In 2018, the 11 remaining members, led by Japanese Prime Minister Shinzo Abe,
revived the deal as CPTPP. Even without the United States, CPTPP members
represent a combined 14 percent of global GDP. The pact significantly reduces
barriers to trade, including tariffs, and enforces rules governing intellectual
property, government procurement, investment, and more. It also has a process
for settling trade disputes among its members. In a sense, CPTPP is an
alternate WTO, or a “super WTO”—a much smaller club, but with deeper trade
liberalization and higher regulatory standards.
CPTPP is already
expanding beyond the Pacific region, adding the United Kingdom in 2024.

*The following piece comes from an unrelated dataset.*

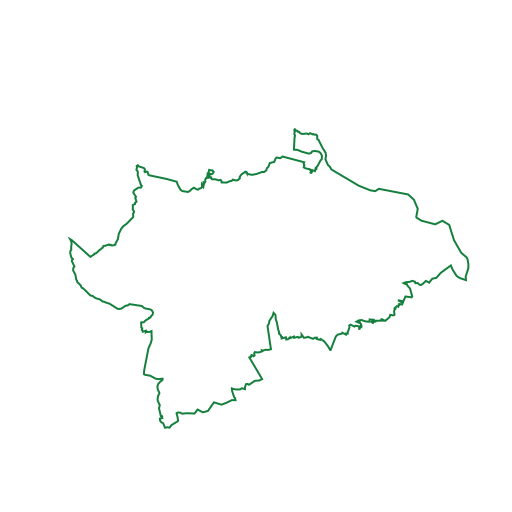 the district of Chilchotla, Puebla, Mexico, rotated 234°
{"feature_id": "50627088B92619426323393", "entity_name": "Chilchotla", "entity_type": "district", "adm_level": 2, "iso_a3": "MEX", "parent_name": "Mexico", "parent_adm1": "Puebla", "projection": "orthographic", "projection_center": [-97.21, 19.256], "detail": "fine", "context": "isolated", "style": "outline", "palette": "green", "viewbox_px": 512, "rotation_deg": 234, "n_neighbors": 0, "source": "geoboundaries", "source_scale": "gbopen_adm2", "svg_char_len": 6130}
<svg xmlns="http://www.w3.org/2000/svg" viewBox="0 0 512 512"><g transform="rotate(234 256 256)"><path d="M244.4,114.6L229.3,98.4L226.3,95.9L225.0,96.5L221.4,100.0L215.6,102.8L213.7,104.7L211.7,108.3L210.7,107.5L210.6,104.4L209.8,101.3L208.2,99.4L206.1,98.2L202.2,97.4L201.5,96.9L200.5,94.7L197.9,92.1L196.3,91.3L191.9,90.5L189.8,88.0L182.4,84.9L181.6,85.9L179.9,84.9L181.0,82.7L179.1,81.6L177.1,81.7L175.3,82.6L170.5,81.4L169.7,83.4L168.0,85.2L168.9,88.1L168.3,95.7L168.6,96.2L172.3,98.1L175.5,99.3L175.4,100.6L173.9,102.6L171.9,103.5L169.6,107.4L164.7,113.7L166.1,118.5L160.8,121.1L158.9,126.0L162.3,136.0L156.0,140.7L154.6,145.9L153.6,151.7L151.4,154.7L153.3,155.5L154.5,155.3L160.8,157.3L163.0,158.7L161.0,160.1L159.2,162.1L157.3,165.0L157.4,166.7L154.8,168.8L156.2,169.8L158.2,172.5L157.4,174.0L155.9,174.7L155.7,181.7L153.4,185.4L152.8,188.6L177.9,191.0L177.4,192.8L178.2,193.3L178.5,194.1L177.7,194.8L176.4,195.1L176.3,196.3L178.5,197.5L179.0,198.5L177.0,200.6L175.9,202.6L175.3,205.1L176.2,205.4L175.4,206.0L174.5,208.7L173.0,210.4L171.8,213.3L192.5,224.1L193.9,227.0L195.7,228.8L197.7,234.2L199.7,236.8L196.9,237.1L193.0,234.7L190.2,233.9L183.4,230.7L180.4,229.8L179.7,229.0L177.3,229.5L175.3,228.7L175.1,229.2L174.2,228.4L172.6,232.4L170.7,231.4L169.9,232.8L170.2,235.6L169.5,235.3L168.5,239.4L167.4,238.8L166.0,242.3L164.7,242.5L164.0,245.0L164.4,245.8L165.7,246.7L161.6,246.7L160.1,249.9L160.2,250.4L155.4,253.5L155.4,255.4L154.2,257.2L153.3,256.3L149.8,259.1L150.7,258.6L150.9,259.5L146.9,261.0L140.9,261.2L136.4,260.8L136.1,261.1L144.0,273.3L144.3,276.0L142.8,279.9L143.2,280.7L139.6,282.5L140.4,283.2L139.3,284.6L140.5,285.5L143.1,289.4L145.0,290.6L145.0,291.3L144.9,292.1L141.0,294.2L141.2,295.4L138.4,298.1L135.8,296.2L136.9,298.5L137.9,299.6L137.0,299.8L137.7,300.4L139.8,301.0L142.2,300.9L141.6,300.0L143.8,298.7L143.4,301.7L142.7,302.2L142.4,303.6L139.0,305.9L136.4,308.7L137.4,310.5L137.8,310.7L135.2,313.8L134.2,313.3L134.9,310.6L133.1,311.2L133.5,313.6L133.0,314.0L133.6,314.3L129.5,320.1L130.5,319.8L131.1,320.1L131.0,320.6L127.6,322.4L127.9,327.2L128.3,328.5L129.5,330.1L127.6,331.8L126.9,333.1L127.6,333.9L129.9,335.0L131.2,336.6L131.3,337.7L132.3,337.5L132.6,340.5L131.3,341.3L132.7,342.8L132.3,343.2L132.9,343.7L130.9,345.7L131.8,347.2L136.8,344.8L132.7,348.5L135.4,353.1L131.1,357.6L131.4,358.6L139.2,361.5L142.6,361.1L144.5,361.5L145.5,360.4L147.3,359.5L146.6,362.1L145.0,364.6L143.9,368.0L141.7,369.5L140.3,369.0L139.1,370.9L136.7,371.4L135.6,372.3L135.4,374.4L136.0,378.8L132.7,380.4L134.0,385.3L132.3,389.0L133.8,395.6L133.8,408.1L129.8,407.1L122.4,406.6L120.2,407.1L117.8,408.3L113.1,411.7L116.2,413.6L121.1,420.4L124.5,423.0L128.7,425.1L131.0,425.6L137.9,423.9L152.5,425.5L167.6,430.6L174.9,427.5L176.3,419.6L187.3,410.6L192.7,408.4L193.5,408.7L199.1,414.6L208.6,416.8L216.3,415.3L238.1,394.9L238.4,390.6L242.0,387.0L252.6,380.4L281.6,367.9L285.0,368.2L287.5,367.7L293.6,369.1L295.9,371.6L298.7,373.0L304.6,373.4L312.9,374.8L314.7,374.3L317.1,376.1L318.7,376.1L319.8,374.6L320.9,374.1L321.0,373.4L323.6,371.9L323.7,369.9L325.2,369.1L327.6,365.1L329.3,363.9L331.1,363.9L331.7,363.0L333.0,363.0L333.9,361.9L335.3,362.2L335.8,361.8L335.6,361.2L333.4,360.0L332.2,358.7L330.5,358.3L328.7,356.4L319.7,349.2L317.5,351.9L313.5,354.3L307.7,359.0L307.0,361.1L307.6,362.9L307.3,363.7L306.4,365.3L303.6,368.1L301.5,368.7L298.3,368.3L295.6,366.0L295.4,364.3L292.7,358.9L292.2,356.3L291.6,356.6L290.8,355.9L291.2,355.0L290.0,353.6L292.2,352.1L290.7,349.8L290.9,349.3L291.4,349.1L292.9,351.5L293.7,350.9L293.3,350.4L294.6,350.5L297.8,347.6L299.6,346.7L300.9,348.4L301.2,348.2L303.0,349.1L303.5,350.1L320.9,335.9L320.8,333.9L321.1,332.8L323.5,330.7L323.4,329.2L321.4,326.1L323.1,321.8L320.9,318.5L320.6,316.4L319.2,314.6L319.2,311.9L320.4,310.3L322.1,304.5L324.0,300.5L327.1,297.6L328.4,297.6L328.1,297.3L328.6,297.4L329.6,296.8L330.1,297.2L330.5,296.8L330.5,291.9L329.5,289.1L328.4,288.7L328.0,286.1L328.9,284.1L331.4,282.2L331.1,280.5L332.1,278.2L332.5,275.7L335.7,271.4L337.4,272.2L338.4,272.0L339.3,270.1L342.0,268.2L343.9,265.6L345.1,265.3L345.9,266.0L346.7,265.1L347.2,263.7L347.9,264.3L347.5,265.2L348.1,265.5L348.6,264.9L349.8,267.0L348.4,267.8L348.1,269.4L348.8,271.1L350.9,271.1L351.5,270.1L353.2,268.7L351.5,266.8L351.3,265.5L348.7,263.2L348.1,261.8L348.4,261.6L347.9,260.2L346.8,259.0L347.0,258.7L346.7,259.1L346.0,258.8L345.5,257.7L346.6,256.9L345.4,255.9L345.3,254.9L345.0,254.9L345.0,256.4L342.9,254.0L345.4,254.2L343.5,252.8L343.2,251.4L343.9,249.7L343.7,248.2L345.1,247.0L347.8,245.9L347.9,242.9L347.5,241.0L347.8,238.6L351.9,234.5L354.1,233.9L359.3,234.5L362.7,235.5L370.6,229.2L383.9,217.2L384.9,216.7L387.8,217.7L388.7,217.0L389.0,215.5L389.8,215.4L391.5,217.1L393.1,217.0L397.3,213.9L398.9,213.7L398.9,212.3L397.5,211.7L396.0,209.9L393.7,210.0L391.0,207.8L381.2,204.7L380.0,204.9L378.9,203.3L380.4,201.1L380.7,196.1L380.3,195.1L379.1,193.9L374.4,193.7L374.0,192.5L370.1,191.2L370.2,189.5L369.2,188.7L369.7,186.4L365.9,183.5L363.8,183.6L362.9,182.7L362.6,181.5L359.7,179.6L358.1,170.4L358.1,166.2L357.2,162.8L354.5,157.9L350.8,154.2L348.7,149.6L347.8,148.9L348.3,147.1L349.6,145.2L350.4,145.2L350.9,144.0L351.8,143.7L352.9,140.0L353.8,138.6L352.8,136.8L353.0,135.7L352.6,134.2L352.9,133.2L352.3,129.7L352.3,127.7L352.9,126.7L352.4,125.9L352.7,121.5L377.0,116.3L378.9,115.5L376.4,115.1L374.2,114.0L372.4,112.1L369.5,110.1L369.2,108.9L367.6,107.4L363.2,105.7L361.1,106.1L360.9,104.6L360.1,104.0L354.2,102.9L353.7,101.2L351.9,99.6L347.0,98.9L342.6,96.7L341.2,96.7L340.1,96.1L335.3,96.9L332.9,96.3L331.2,97.2L321.5,98.8L319.6,100.4L316.3,101.4L312.1,104.5L309.5,105.0L307.9,106.6L307.1,106.8L303.5,109.5L294.6,113.0L293.4,114.4L292.5,116.4L292.5,119.9L292.3,121.6L291.4,123.1L291.4,125.4L282.6,134.3L280.0,134.8L278.5,135.7L275.4,138.7L273.6,139.8L270.9,139.5L270.2,138.9L269.2,137.5L269.1,136.0L268.3,134.4L268.9,133.1L268.4,132.8L268.8,128.6L268.3,126.3L269.8,124.1L265.6,121.2L264.4,121.5L263.4,120.2L262.8,120.5L261.3,119.9L260.2,123.0L259.1,122.1L259.2,123.2L258.4,123.4L257.0,125.6L256.7,127.3L249.6,122.5L247.4,119.7L244.4,114.6Z" fill="none" stroke="#15803d" stroke-width="2"/></g></svg>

Countries in Asia, such as Indonesia, the Philippines, South Korea, and
Thailand, are natural candidates and should be encouraged to participate. They
will have to satisfy entry criteria and be accepted by the current members,
which should be achievable. To serve as a global trade framework, however,
CPTPP will need to expand further, particularly to EU and non-EU countries in
Europe, such as Norway and Switzerland, all of which should be able to qualify
for entry. The EU itself is a rule-making institution, which may make its
members wary of joining CPTPP. But the benefits of participating in a much
larger trade bloc that supplements the weakened WTO system should outweigh any
downside for Europe of negotiating trade rules with CPTPP members.
Keeping the Door Open
Bold but pragmatic
measures are necessary to strengthen the multilateral trading system amid the
latest U.S. efforts to undermine it. No country can achieve economic security
alone, not even the United States; resilient supply chains depend on having reliable
partners to trade with. Trade is the best way to avoid
overdependence on any one country, whether that is dependence on exports to the
United States that may impose steep tariffs at any time or dependence on China
for supplies of critical minerals and clean energy products.
Trump’s tariffs
complicate international efforts to reduce this dependence on China. In recent
years, the United States has been leading multilateral efforts to develop
alternative supply chains for critical minerals and clean energy technologies.
But tariffs will erect walls that break those links. If Washington
will not be a reliable partner, other countries will need to build these supply
chains among themselves. Japan has already been working with Australia and
India to source rare earths. But Tokyo should be doing more. Japan’s friends in
Asia, as well as Canada and countries across Africa, Europe, Latin America, and
the Middle East, could all play a role in developing critical mineral and clean
energy supply chains.
All of these measures
to strengthen global trade rules and shore up critical supply chains would have
a much greater effect if the United States were to join. That door should
remain wide open, but merely hoping for the United States to change its thinking
is not a strategy. Japan and like-minded countries need to mitigate the damage
of U.S. tariffs—current and potential—and in the process find ways to expand
trade and boost their economic security while augmenting the international
trade system.
If the rest of the
world demonstrates that it can cooperate and prosper without the United States,
future American leaders and the American people may come to see the benefits of
participating in global initiatives once again. That outcome would be good for
Japan, good for the world, and even good for the United States.